Ach du Scheiße – jetzt lassen sie schon Gorillas diese Dinger fahren! Kein Wunder, dass so viel passiert! fuhr es mir durch den Kopf, als die Beifahrertür endlich aufschwang. Aber der Gorilla grinste das Grinsen eines kleinen Jungen, der gerade auf dem Schlafzimmerschrank die Schüssel mit den Marzipankartoffeln entdeckt und geräubert hat.

»Na los! Rein mit dir, Pilger!« Dabei ließ er den Tankwagen schon anrollen. Seine Augen machten mir ein bisschen Sorgen – die sahen unter den dichten, fast zusammenwachsenden Brauen eher so aus, als hätte er zwischen dem restlichen Marzipan ein paar Spinnen und Regenwürmer verbuddelt. Aber wer weiß, wann ich hier wieder weggekommen wäre – Pforzheim! –, also schwang ich mich hoch auf den Beifahrersitz und zog mit Mühe die schwere Tür hinter mir zu.

»So’n bisschen Gesellschaft kann nix schaden, wa’?« schrie er und knallte mir seine behaarte Pranke auf die Schulter, dass ich eine Delle in den Sitz drückte. Laut Jingle Bells brummend hängte er den Sechsunddreißigtonner hinter einen Reisebus.

Es war Heiligabend, wir schrieben das Jahr ’79, ich hatte kein Gepäck, vielleicht noch zweihundert Ocken in der Tasche und ein gebrochenes Herz. Ein Jahr München hatte mich ziemlich geschafft, und ich wollte nur noch eins: Heim ’noh Kölle .

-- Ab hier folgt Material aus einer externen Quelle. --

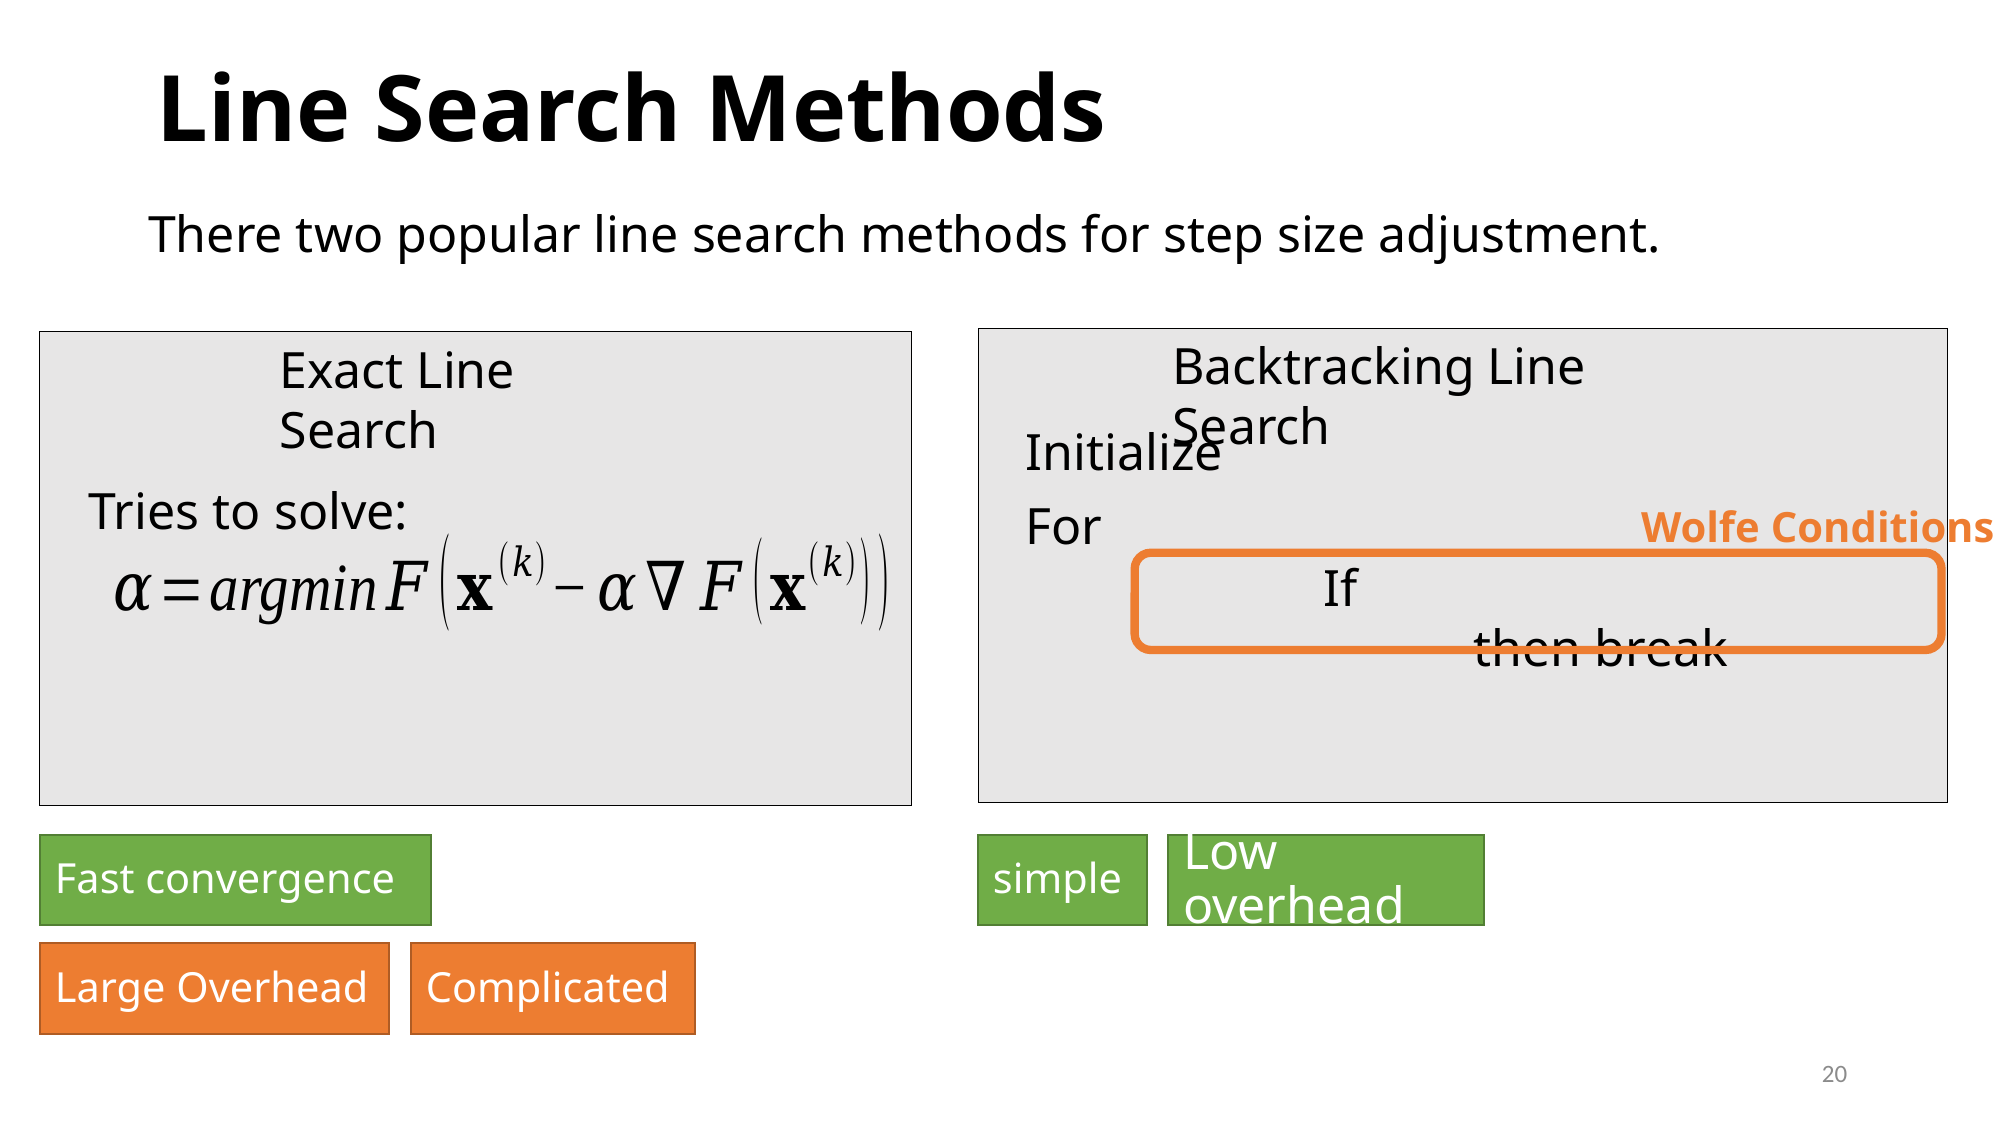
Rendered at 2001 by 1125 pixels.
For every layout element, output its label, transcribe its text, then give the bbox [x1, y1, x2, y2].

text_box Large Overhead [39, 942, 390, 1035]
text_box Tries to solve: [73, 471, 447, 547]
title Line Search Methods [141, 3, 1867, 148]
slide_number 20 [1412, 1042, 1863, 1103]
text_box Exact Line Search [264, 331, 674, 467]
text_box Wolfe Conditions [1625, 440, 2000, 617]
text_box [978, 328, 1948, 803]
text_box There two popular line search methods for step size adjustment. [133, 148, 1912, 324]
text_box Fast convergence [39, 834, 432, 926]
text_box Low overhead [1167, 834, 1485, 926]
text_box simple [977, 834, 1148, 926]
text_box [1133, 551, 1943, 652]
text_box [39, 331, 912, 806]
text_box Backtracking Line Search [1157, 326, 1711, 462]
text_box Complicated [410, 942, 696, 1035]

»Die denken, man wär’ ganz alleine, wa’? Meinen, deswegen könnten sie einen fertigmachen, wa’?« Ich zuckte mit den Schultern. Er beugte sich zu mir rüber und brannte seinen Blick in meinen, als wollte er sich bis in die Tiefe meiner Seele durchfräsen. »Hostien! Hostien und Schläge! Und dann: Tabletten und Schläge! Und dann: Spritzen und Schläge!!« Der Tankwagen schlitterte zwischen Standspur und Mittelstreifen hin und her. Er achtete nicht darauf. »Und kalte Duschen! Ha ha! Die werden heut’ nacht noch um kalte Duschen beten! Um eine Sintflut von kalten Duschen! Ha ha!«

Ich machte ihn darauf aufmerksam, dass uns nur noch knapp drei Meter von dem Reisebus trennten. Ohne auch nur einen Blick in den Rückspiegel scherte er aus und fing auf der Überholspur an zu singen. Was heißt singen – ein zorniges Summen, immer lauter und zorniger werdend wie ein aufgescheuchter Wespenschwarm. Aber er intonierte gut – ich konnte ohne Mühe die Melodie von Macht hoch die Tür erkennen.

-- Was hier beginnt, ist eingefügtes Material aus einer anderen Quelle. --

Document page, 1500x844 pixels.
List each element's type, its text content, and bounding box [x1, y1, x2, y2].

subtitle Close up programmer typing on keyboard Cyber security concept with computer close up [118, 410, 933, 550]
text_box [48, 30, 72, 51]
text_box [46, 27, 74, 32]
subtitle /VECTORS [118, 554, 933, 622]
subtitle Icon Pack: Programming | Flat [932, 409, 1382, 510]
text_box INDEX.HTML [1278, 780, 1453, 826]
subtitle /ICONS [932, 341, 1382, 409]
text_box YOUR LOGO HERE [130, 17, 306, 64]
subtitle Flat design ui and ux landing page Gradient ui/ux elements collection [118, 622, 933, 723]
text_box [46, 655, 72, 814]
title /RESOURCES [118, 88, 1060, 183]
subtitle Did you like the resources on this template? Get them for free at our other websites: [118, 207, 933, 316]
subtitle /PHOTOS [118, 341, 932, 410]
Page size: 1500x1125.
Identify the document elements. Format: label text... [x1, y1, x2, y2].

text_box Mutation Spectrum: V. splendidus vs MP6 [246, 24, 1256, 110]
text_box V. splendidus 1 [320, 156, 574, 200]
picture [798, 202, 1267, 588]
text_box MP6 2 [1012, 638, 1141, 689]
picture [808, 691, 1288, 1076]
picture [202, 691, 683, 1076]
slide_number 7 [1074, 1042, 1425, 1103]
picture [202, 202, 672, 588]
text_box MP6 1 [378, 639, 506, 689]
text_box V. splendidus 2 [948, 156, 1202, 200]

»Wieso trägst du als Tankwagenfahrer eigentlich ’ne Stuttgarter Straßenbahneruniform?« fragte ich ihn beiläufig. Er fuhr mit finsterer Miene zu mir herum, überrascht, dass plötzlich jemand neben ihm saß. Dann ein listiges Zwinkern.

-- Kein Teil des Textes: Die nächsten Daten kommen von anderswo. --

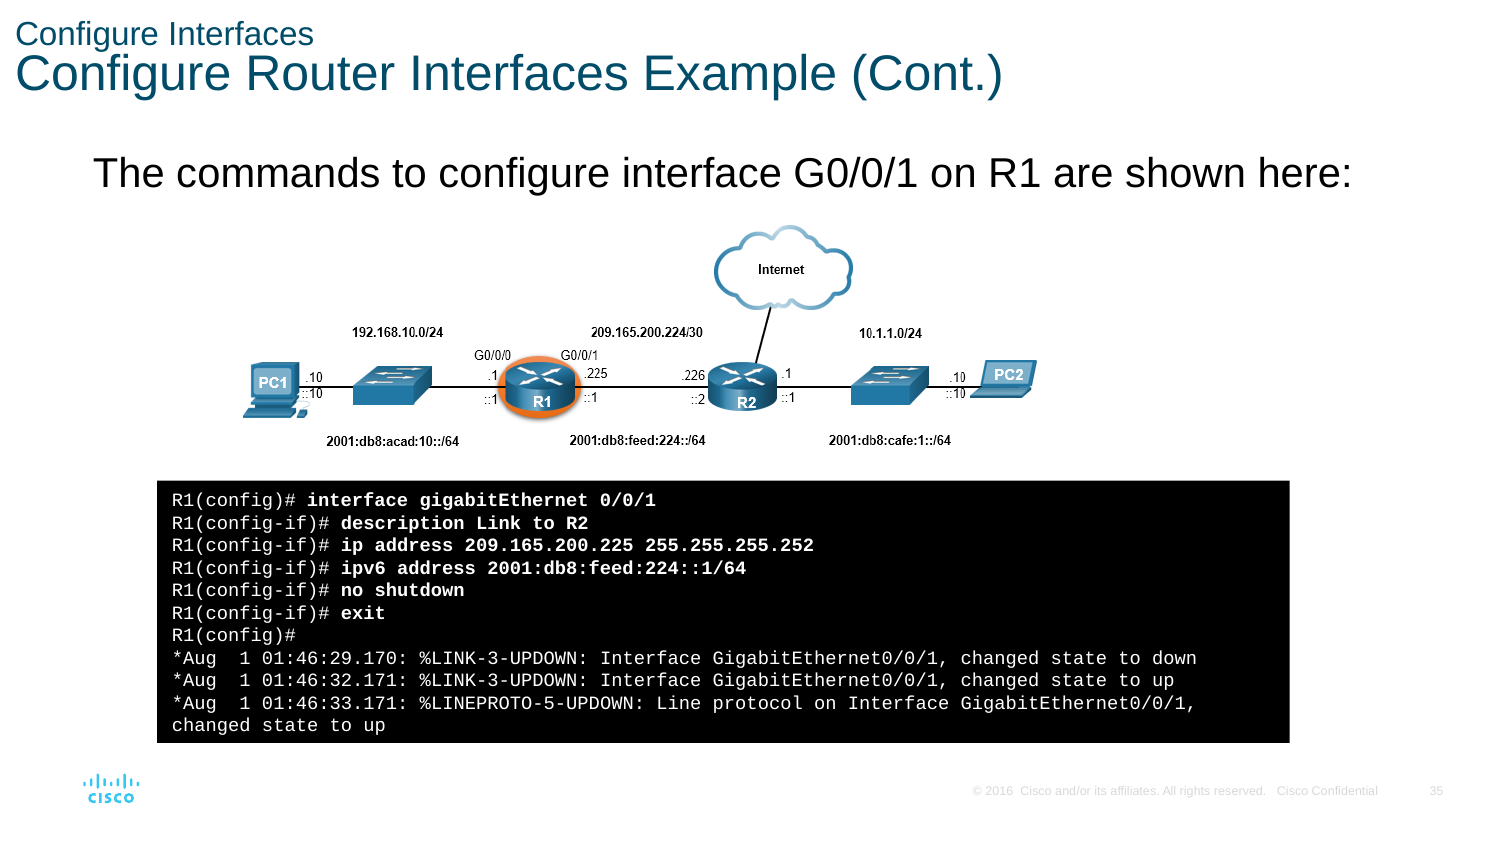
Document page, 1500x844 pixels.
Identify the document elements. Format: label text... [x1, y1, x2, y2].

list The commands to configure interface G0/0/1 on R1 are shown here: [77, 138, 1369, 206]
title Configure Interfaces Configure Router Interfaces Example (Cont.) [0, 0, 1369, 121]
picture [232, 219, 1054, 467]
text_box R1(config)# interface gigabitEthernet 0/0/1 R1(config-if)# description Link to R2 R1(config-if)# ip address 209.165.200.225 255.255.255.252 R1(config-if)# ipv6 address 2001:db8:feed:224::1/64 R1(config-if)# no shutdown R1(config-if)# exit R1(config)# *Aug 1 01:46:29.170: %LINK-3-UPDOWN: Interface GigabitEthernet0/0/1, changed state to down *Aug 1 01:46:32.171: %LINK-3-UPDOWN: Interface GigabitEthernet0/0/1, changed state to up *Aug 1 01:46:33.171: %LINEPROTO-5-UPDOWN: Line protocol on Interface GigabitEthernet0/0/1, changed state to up [157, 480, 1290, 743]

»Ich bin denen abgehauen«, kicherte er triumphierend, »und dann mit der Straßenbahn bis zur Endstation.« Sein Gesicht verdunkelte sich wieder. »Der Fahrer war einer von denen. Und ich brauchte was zum Anziehen.« Er ließ das Lenkrad los und breitete die Arme aus. »Und so einer frieret, denn teilet euer Gewand mit ihm! Auf dass das Himmelreich –« Er brach ab und in ein schallendes Gelächter aus. »Tankwagenfahrer! Ho ho!« Wieder knallte die Pranke auf meine halbtaube Schulter. »Ein Tankwagen –«, wieder das verschmitzte Kleinjungengrinsen, »kam mir gerade recht. Genau richtig für mein Zeichen!« Und wieder breitete er seine Gorillaarme aus und reckte stolz den Kopf. »Ja! Ich werde ein Zeichen setzen! Ein flammendes Zeichen wird die Heilige Nacht erhellen wie der brennende Dornbusch! Und die werden zu Asche vergehen – hinweg mit ihnen! Und Gott wird das Zeichen sehen und sagen: Seht! Dies ist mein Sohn! Und an ihm habe ich mein Wohlgefallen!« Er sah mich mit erwartungsvoll leuchtenden Messdieneraugen an.

»Was hast du vor?« fragte ich und bemühte mich, Ehrfurcht in meine Stimme zu legen.

»In ihren Dom werde ich fahren! Mit diesem Flammenross werde ich in ihren hochmütigen, gotteslästerlichen Kölner Dom einfallen! Und sie werden alle da sein und ihre verlogene Christmette halten! Verlogen und vollgefressen und betrunken und lüstern auf ihres Nachbarn Weib starrend! Und ich werde die reinigenden Fluten loslassen! Und dann werde ich eins ihrer ärmlichen Ewigen Lichter nehmen und sie alle, ALLE! in die Hölle jagen! BAMM! BAMM! werden ihre mit Blut – mit unserem Blut! – gegossenen Glocken noch ein letztes Mal klingen …!« Erschöpft sank er in sich zusammen, aber das verzückte, entrückte Lächeln blieb.

Der Mann hatte eine Vision! Ich drehte uns zwei Kippen. Klar freute ich mich darauf, den Dom zu sehen – aber von innen? Zehntausend Liter Sprit unterm Arsch?